Finding Project Ideas
Beyond questions that arise from our readings and discussions, two resources may help spark ideas:
Princeton Interpretability Research Highlights — A curated collection of recent interpretability research organized by theme.
“Open Problems in Mechanistic Interpretability” — A systematic survey of open questions in the field, useful for identifying tractable problems at various levels of difficulty.
You’re welcome to draw from these or pursue something entirely different.
Timeline
Week 9 (March 20): Submit a one-page project proposal containing:
- Team members and their disciplinary backgrounds
- The question or problem you’re addressing
- Why it matters (connection to course themes)
- Proposed approach
- What success would look like
RRR Week (May 11-15): Final deliverables due and poster session.
Deliverables
Poster for public presentation during RRR week, open to the Berkeley community.

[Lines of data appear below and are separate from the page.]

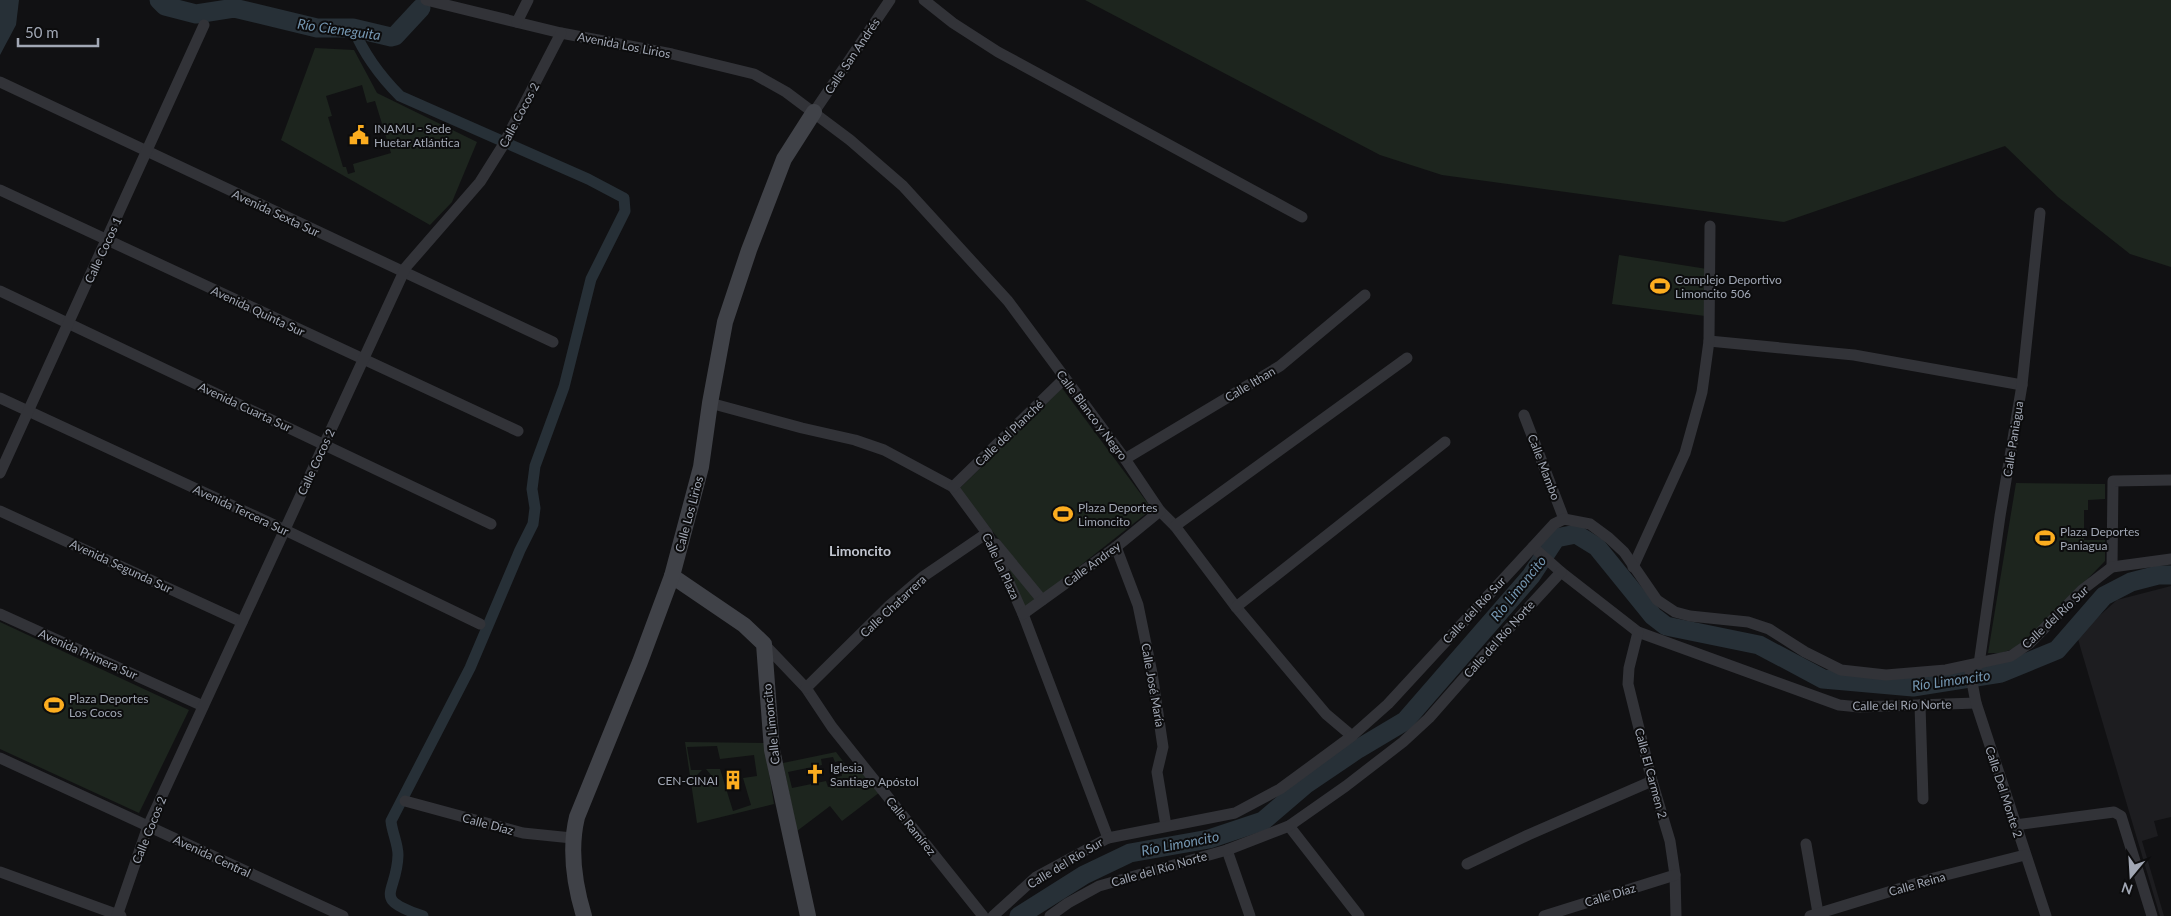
<svg xmlns="http://www.w3.org/2000/svg" width="2171" height="916" font-family="Lato,sans-serif">
<style>
.built{fill:#1d1d20}
.green{fill:#1d251e;fill-rule:evenodd}
.water{fill:#273037}
.lines{fill:none;stroke-linecap:round;stroke-linejoin:round}
.canal{stroke:#273037;stroke-width:11}
.river{stroke:#273037;stroke-width:19}
.street{stroke:#323338;stroke-width:11}
.secondary{stroke:#404248;stroke-width:16}
.labels{text-anchor:middle;dominant-baseline:central;stroke-width:4;stroke-linejoin:round;paint-order:stroke}
.street-label{font-size:12px;fill:#a1a7b4;stroke:#0c0c0d}
.poi-label{font-size:12px;fill:#a1a7b4;stroke:#0c0c0d;text-anchor:start}
.water-label{font-size:14px;font-style:italic;fill:#7597b2;stroke:#0c0c0d}
.neighbourhood-label{font-size:14px;font-weight:bold;fill:#c2c6d0;stroke:#0c0c0d}
</style>
<rect width="100%" height="100%" fill="#111113"/>
<path class="built" d="M2171 586V817L2154 821 2158 836 2142 841 2164 916H2160L2077 636 2117 600Z"/>
<g class="green">
<path d="M1085 0H2171V267L2130 254 2058 197 2005 146 1784 222 1442 175 1380 155Z"/>
<path d="M315 48 354 50 377 93 477 142 452 202 430 225 281 140ZM362 85 367 103 375 101 391 153 353 164 355 172 348 174 346 167H343L328 117 332 116 326 96Z"/>
<path d="M1619 255 1707 269 1705 316 1612 304Z"/>
<path d="M1062 388 1152 509 1043 595 959 489Z"/>
<path d="M2016 483 2105 484V499L2088 500V510H2084V540H2105V561L2033 635 2013 649 2001 653H1988Z"/>
<path d="M996 550 1037 599 1024 609Z"/>
<path d="M0 622 189 710 139 813 0 749Z"/>
<path d="M685 742 764 743 774 804 697 823ZM717 746 720 759 754 755 757 776 743 778 751 805 733 811 720 769H706L711 775 703 782 697 775 702 770H691L687 747Z"/>
<path d="M836 752 848 768 856 762 880 792 842 821 830 806 797 831 783 763ZM833 757 835 762 839 761 842 776 837 777 839 785 828 787 826 781 792 788 788 772 822 765 821 759Z"/>
</g>
<path class="water" d="M0 0H19L16 25 0 55Z"/>
<g class="lines">
<path class="canal" d="M353 28C364 54 381 77 400 96L588 179 624 198 625 211 591 279 564 387 535 466 532 489 535 508 533 524 520 550 470 668 391 821C392 832 398 844 398 855 397 895 370 898 423 916"/>
<g class="river">
<path d="M159 0 165 6 196 14 234 8 317 28H353L391 37 395 36 421 8"/>
<path d="M1019 916 1084 875 1130 853 1209 839 1263 821 1305 785 1358 749 1405 721 1531 576 1556 538 1576 534 1597 547 1653 616 1666 626 1759 645 1823 679 1913 687 2001 673 2057 650 2104 596 2131 582 2158 575H2171"/>
</g>
<g class="street">
<path d="M426 0 561 33 672 54 754 74 786 92 850 140 903 186 1008 301 1125 459 1160 511 1175 526 1236 607 1326 714 1352 736"/>
<path d="M924 0 953 23 998 52 1302 217"/>
<path d="M517 22 528 0"/>
<path d="M0 82 553 342"/>
<path d="M814 112 890 0"/>
<path d="M0 190 518 431"/>
<path d="M0 291 491 524"/>
<path d="M1709 341 1854 355 2022 385"/>
<path d="M0 398 285 530 480 624"/>
<path d="M710 403 802 428 855 440 884 450 953 487 987 533 1023 614 1108 838"/>
<path d="M1524 415 1564 519"/>
<path d="M1125 459 1280 366 1365 295"/>
<path d="M0 473 204 25"/>
<path d="M953 487 1065 378"/>
<path d="M0 511 242 622"/>
<path d="M1175 526 1407 358"/>
<path d="M996 544 1042 600"/>
<path d="M1116 547 1138 605 1152 673 1163 747 1157 772 1166 826"/>
<path d="M1533 547 1561 572 1638 632 1839 705 1859 707 1976 703"/>
<path d="M1633 567 1685 453 1702 392 1709 341 1710 226"/>
<path d="M2112 567 2113 481 2171 480"/>
<path d="M1236 607 1445 442"/>
<path d="M0 614 203 706"/>
<path d="M1023 614 1116 547 1160 511"/>
<path d="M1638 632 1629 668 1628 684 1652 781 1670 841 1675 875 1676 916"/>
<path d="M764 644 806 688 832 727 983 916"/>
<path d="M1979 664 2000 516 2022 385 2040 213"/>
<path d="M1969 666 1976 703 2046 916"/>
<path d="M806 688 889 606 924 576 987 533"/>
<path d="M1920 705 1923 799"/>
<path d="M0 758 343 916"/>
<path d="M405 801 523 833 572 838"/>
<path d="M2015 825 2114 812 2121 816 2152 916"/>
<path d="M1289 826 1359 916"/>
<path d="M1806 844 1818 913"/>
<path d="M1227 850 1250 916"/>
<path d="M1467 864 1528 835 1652 781"/>
<path d="M0 872 121 916"/>
<path d="M117 916 148 826 406 267 480 182 502 147 561 33"/>
<path d="M993 916 1036 877 1108 838 1235 813 1280 789 1352 736 1388 704 1554 524 1564 519 1590 524 1609 538 1624 552 1657 600 1675 612 1690 616 1748 622 1769 629 1805 652 1841 670 1886 675 1946 670 2011 656 2030 643 2082 590 2112 567 2171 559"/>
<path d="M1050 916 1068 903 1099 886 1227 850 1289 826 1346 786 1403 742 1429 718 1480 660 1561 572"/>
<path d="M1544 916 1675 875"/>
<path d="M1810 916 1934 878 2025 855"/>
</g>
<g class="secondary">
<path d="M672 576 744 625 764 644 772 750 808 916"/>
<path d="M584 916C574 883 569 850 577 817L640 662 672 576 701 467 710 403 725 322 749 250 784 159 814 112"/>
</g>
</g>
<defs>
<symbol id="civic-bare" viewBox="-9 -9 18 18"><path d="M-.6-6.5H3V-4.5H.6V-3L4-1V1h2V6H-6V1h2V-1L-.6-3ZM-1.2 2.5V6h2.4V2.5Z" fill="#fcad1f" stroke="#0c0c0d" stroke-width="2.5" paint-order="stroke"/></symbol>
<symbol id="stadium-bare" viewBox="-9 -9 18 18"><path d="M0-5a6.5 5 0 1 0 0 10a6.5 5 0 1 0 0-10ZM-3.5-1.8h7v3.6h-7Z" fill="#fcad1f" stroke="#0c0c0d" stroke-width="2.5" paint-order="stroke"/></symbol>
<symbol id="church-bare" viewBox="-9 -9 18 18"><path d="M-1.2-6h2.4v3.5h3.3v2.4h-3.3V6h-2.4V-.1h-3.3v-2.4h3.3Z" fill="#fcad1f" stroke="#0c0c0d" stroke-width="2.5" paint-order="stroke"/></symbol>
<symbol id="building-bare" viewBox="-9 -9 18 18"><path d="M-4-6H4V6H1V3H-1V6H-4ZM-2.5-4.3h1.7v1.8h-1.7ZM.8-4.3h1.7v1.8H.8ZM-2.5-1h1.7V.8h-1.7ZM.8-1h1.7V.8H.8Z" fill="#fcad1f" stroke="#0c0c0d" stroke-width="2.5" paint-order="stroke"/></symbol>
</defs>
<g fill-rule="evenodd">
<use href="#civic-bare" x="345" y="121" width="28" height="28"/>
<use href="#stadium-bare" x="1646" y="272" width="28" height="28"/>
<use href="#stadium-bare" x="1049" y="500" width="28" height="28"/>
<use href="#stadium-bare" x="2031" y="524" width="28" height="28"/>
<use href="#stadium-bare" x="40" y="691" width="28" height="28"/>
<use href="#church-bare" x="801" y="760" width="28" height="28"/>
<use href="#building-bare" x="719" y="766" width="28" height="28"/>
</g>
<g class="labels">
<g class="street-label">
<text transform="translate(624 45) rotate(11)">Avenida Los Lirios</text>
<text transform="translate(852 56) rotate(-56)">Calle San Andrés</text>
<text transform="translate(519 115) rotate(-62)">Calle Cocos 2</text>
<text transform="translate(276 213) rotate(25)">Avenida Sexta Sur</text>
<text transform="translate(103 250) rotate(-65)">Calle Cocos 1</text>
<text transform="translate(258 311) rotate(25)">Avenida Quinta Sur</text>
<text transform="translate(1250 384) rotate(-31)">Calle Ithan</text>
<text transform="translate(245 407) rotate(25)">Avenida Cuarta Sur</text>
<text transform="translate(1092 415) rotate(53)">Calle Blanco y Negro</text>
<text transform="translate(1009 433) rotate(-44)">Calle del Planché</text>
<text transform="translate(2013 439) rotate(-81)">Calle Paniagua</text>
<text transform="translate(316 462) rotate(-65)">Calle Cocos 2</text>
<text transform="translate(1544 467) rotate(69)">Calle Mambo</text>
<text transform="translate(241 510) rotate(25)">Avenida Tercera Sur</text>
<text transform="translate(689 514) rotate(-75)">Calle Los Lirios</text>
<text transform="translate(1092 564) rotate(-36)">Calle Andrey</text>
<text transform="translate(121 566) rotate(25)">Avenida Segunda Sur</text>
<text transform="translate(1001 566) rotate(65)">Calle La Plaza</text>
<text transform="translate(893 606) rotate(-43)">Calle Chatarrera</text>
<text transform="translate(1474 610) rotate(-47)">Calle del Río Sur</text>
<text transform="translate(2055 617) rotate(-43)">Calle del Río Sur</text>
<text transform="translate(1499 639) rotate(-48)">Calle del Río Norte</text>
<text transform="translate(88 654) rotate(24)">Avenida Primera Sur</text>
<text transform="translate(1153 685) rotate(80)">Calle José María</text>
<text transform="translate(1902 705) rotate(-1)">Calle del Río Norte</text>
<text transform="translate(771 724) rotate(-96)">Calle Limoncito</text>
<text transform="translate(1651 773) rotate(75)">Calle El Carmen 2</text>
<text transform="translate(2004 792) rotate(72)">Calle Del Monte 2</text>
<text transform="translate(488 824) rotate(15)">Calle Díaz</text>
<text transform="translate(911 826) rotate(51)">Calle Ramírez</text>
<text transform="translate(149 830) rotate(-68)">Calle Cocos 2</text>
<text transform="translate(212 856) rotate(25)">Avenida Central</text>
<text transform="translate(1065 863) rotate(-31)">Calle del Río Sur</text>
<text transform="translate(1159 869) rotate(-16)">Calle del Río Norte</text>
<text transform="translate(1917 884) rotate(-16)">Calle Reina</text>
<text transform="translate(1610 895) rotate(-17)">Calle Díaz</text>
</g>
<g class="poi-label">
<text x="374" y="128">INAMU - Sede<tspan x="374" dy="14">Huetar Atlántica</tspan></text>
<text x="1675" y="279">Complejo Deportivo<tspan x="1675" dy="14">Limoncito 506</tspan></text>
<text x="1078" y="507">Plaza Deportes<tspan x="1078" dy="14">Limoncito</tspan></text>
<text x="2060" y="531">Plaza Deportes<tspan x="2060" dy="14">Paniagua</tspan></text>
<text x="69" y="698">Plaza Deportes<tspan x="69" dy="14">Los Cocos</tspan></text>
<text x="830" y="767">Iglesia<tspan x="830" dy="14">Santiago Apóstol</tspan></text>
<text x="718" y="780" text-anchor="end">CEN-CINAI</text>
</g>
<g class="water-label">
<text transform="translate(339 29) rotate(8)">Río Cieneguita</text>
<text transform="translate(1518 588) rotate(-51)">Río Limoncito</text>
<text transform="translate(1951 680) rotate(-8)">Río Limoncito</text>
<text transform="translate(1180 843) rotate(-11)">Río Limoncito</text>
</g>
<g class="neighbourhood-label">
<text x="860" y="550">Limoncito</text>
</g>
</g>
<g transform="translate(2131 876) rotate(198)" stroke="#0c0c0d" stroke-width="4" paint-order="stroke">
<path d="M0-4L9 19L0 12L-9 19Z" fill="#a1a7b4"/>
<text y="-8" font-size="14" font-weight="bold" text-anchor="middle" fill="#a1a7b4">N</text>
</g>
<path d="M18 38v8h80v-8" fill="none" stroke="#a1a7b4" stroke-width="2.5"/>
<text x="25" y="38" font-size="15" fill="#a1a7b4" stroke="#0c0c0d" stroke-width="4" paint-order="stroke">50 m</text>
</svg>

Online artifact in one of the following formats (your choice):
- Short writeup (4-8 pages)
- Documented code repository with README
- Blog post suitable for a technical audience
- Other format by approval
The artifact should allow someone outside the group to understand what you did and why it matters.
What We’re Looking For
We’re not expecting publication-ready work. We want to see evidence of serious engagement: a well-posed question, a thoughtful approach, and honest reflection on what you learned. A project that tackles something hard and partially succeeds is more valuable than one that answers a trivial question completely.
Finding Collaborators
We’ll facilitate team formation during Weeks 4-5. If you have a project idea but need collaborators, or want to join a team but don’t have an idea yet, we’ll create a shared space to match people.